-- TASK DESCRIPTION --
Repeat the listing word for word. Leave every picture out.

-- DATA EXTRACTS --
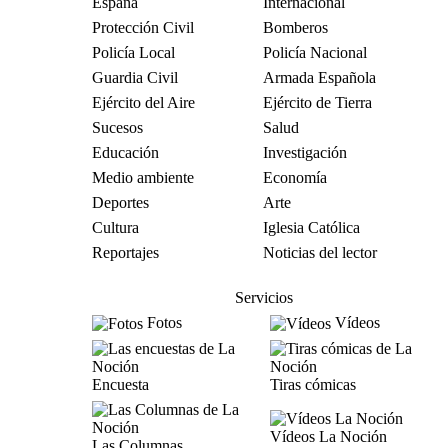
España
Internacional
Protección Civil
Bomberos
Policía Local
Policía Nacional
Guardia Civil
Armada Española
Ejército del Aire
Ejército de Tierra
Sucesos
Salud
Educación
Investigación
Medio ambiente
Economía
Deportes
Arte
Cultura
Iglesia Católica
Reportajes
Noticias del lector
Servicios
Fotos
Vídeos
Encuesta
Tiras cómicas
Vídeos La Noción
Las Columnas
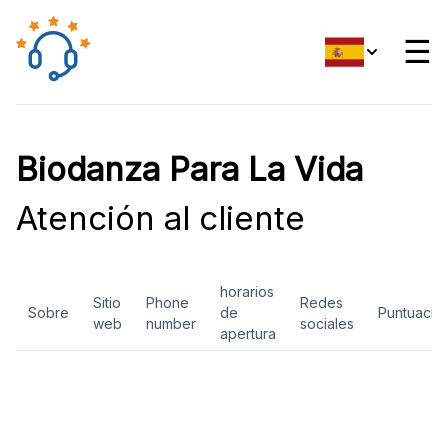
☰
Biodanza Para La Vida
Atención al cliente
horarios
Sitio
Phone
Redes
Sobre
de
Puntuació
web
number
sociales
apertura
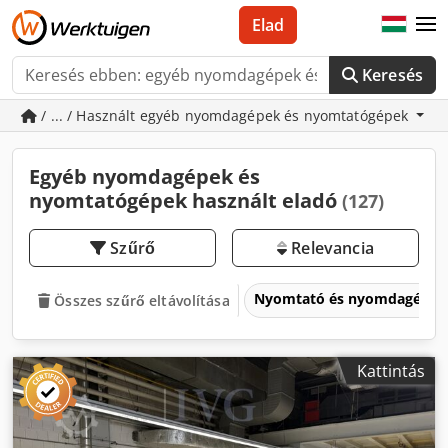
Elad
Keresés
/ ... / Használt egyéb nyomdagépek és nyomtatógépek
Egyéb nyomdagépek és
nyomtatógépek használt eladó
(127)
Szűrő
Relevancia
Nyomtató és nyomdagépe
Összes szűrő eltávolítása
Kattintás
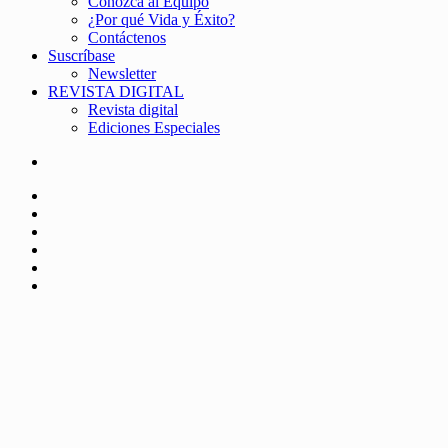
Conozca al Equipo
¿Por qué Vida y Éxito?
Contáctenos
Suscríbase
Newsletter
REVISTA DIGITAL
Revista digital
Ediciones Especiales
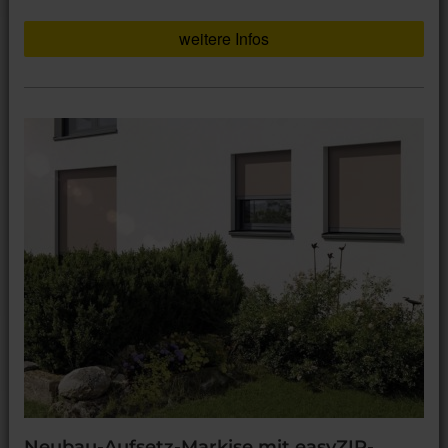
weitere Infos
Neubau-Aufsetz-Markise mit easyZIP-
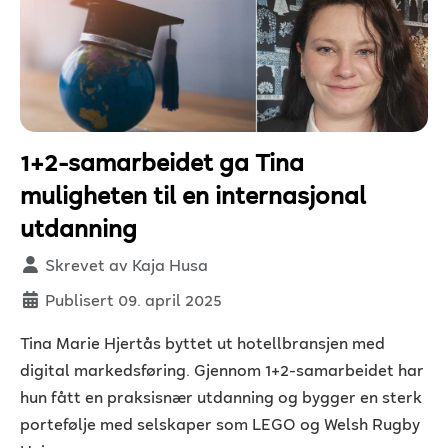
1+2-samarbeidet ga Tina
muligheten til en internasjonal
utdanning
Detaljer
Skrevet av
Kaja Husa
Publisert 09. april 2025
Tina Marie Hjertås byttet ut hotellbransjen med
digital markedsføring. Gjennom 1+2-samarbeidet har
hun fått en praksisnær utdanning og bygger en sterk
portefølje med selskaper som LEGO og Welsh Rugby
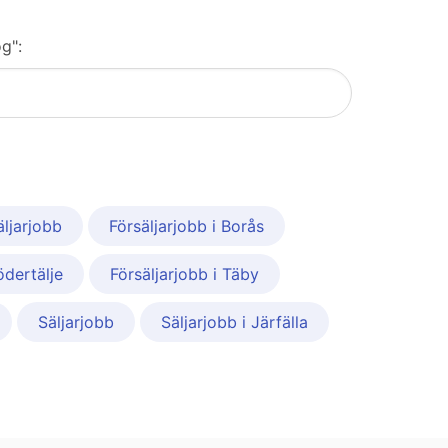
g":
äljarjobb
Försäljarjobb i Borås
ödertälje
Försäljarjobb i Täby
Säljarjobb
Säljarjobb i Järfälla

-- RESULT BELOW --
España
Internacional
Protección Civil
Bomberos
Policía Local
Policía Nacional
Guardia Civil
Armada Española
Ejército del Aire
Ejército de Tierra
Sucesos
Salud
Educación
Investigación
Medio ambiente
Economía
Deportes
Arte
Cultura
Iglesia Católica
Reportajes
Noticias del lector
Servicios
Fotos
Vídeos
Encuesta
Tiras cómicas
Vídeos La Noción
Las Columnas
☰
Biodanza Para La Vida
Atención al cliente
horarios
Sitio
Phone
Redes
Sobre
de
Puntuació
web
number
sociales
apertura
Elad
Keresés
/ ... / Használt egyéb nyomdagépek és nyomtatógépek
Egyéb nyomdagépek és
nyomtatógépek használt eladó
(127)
Szűrő
Relevancia
Nyomtató és nyomdagépe
Összes szűrő eltávolítása
Kattintás
Conozca al Equipo
¿Por qué Vida y Éxito?
Contáctenos
Suscríbase
Newsletter
REVISTA DIGITAL
Revista digital
Ediciones Especiales
weitere Infos
Neubau-Aufsetz-Markise mit easyZIP-
1+2-samarbeidet ga Tina
muligheten til en internasjonal
utdanning
Detaljer
Skrevet av
Kaja Husa
Publisert 09. april 2025
Tina Marie Hjertås byttet ut hotellbransjen med
digital markedsføring. Gjennom 1+2-samarbeidet har
hun fått en praksisnær utdanning og bygger en sterk
portefølje med selskaper som LEGO og Welsh Rugby
g":
äljarjobb
Försäljarjobb i Borås
ödertälje
Försäljarjobb i Täby
Säljarjobb
Säljarjobb i Järfälla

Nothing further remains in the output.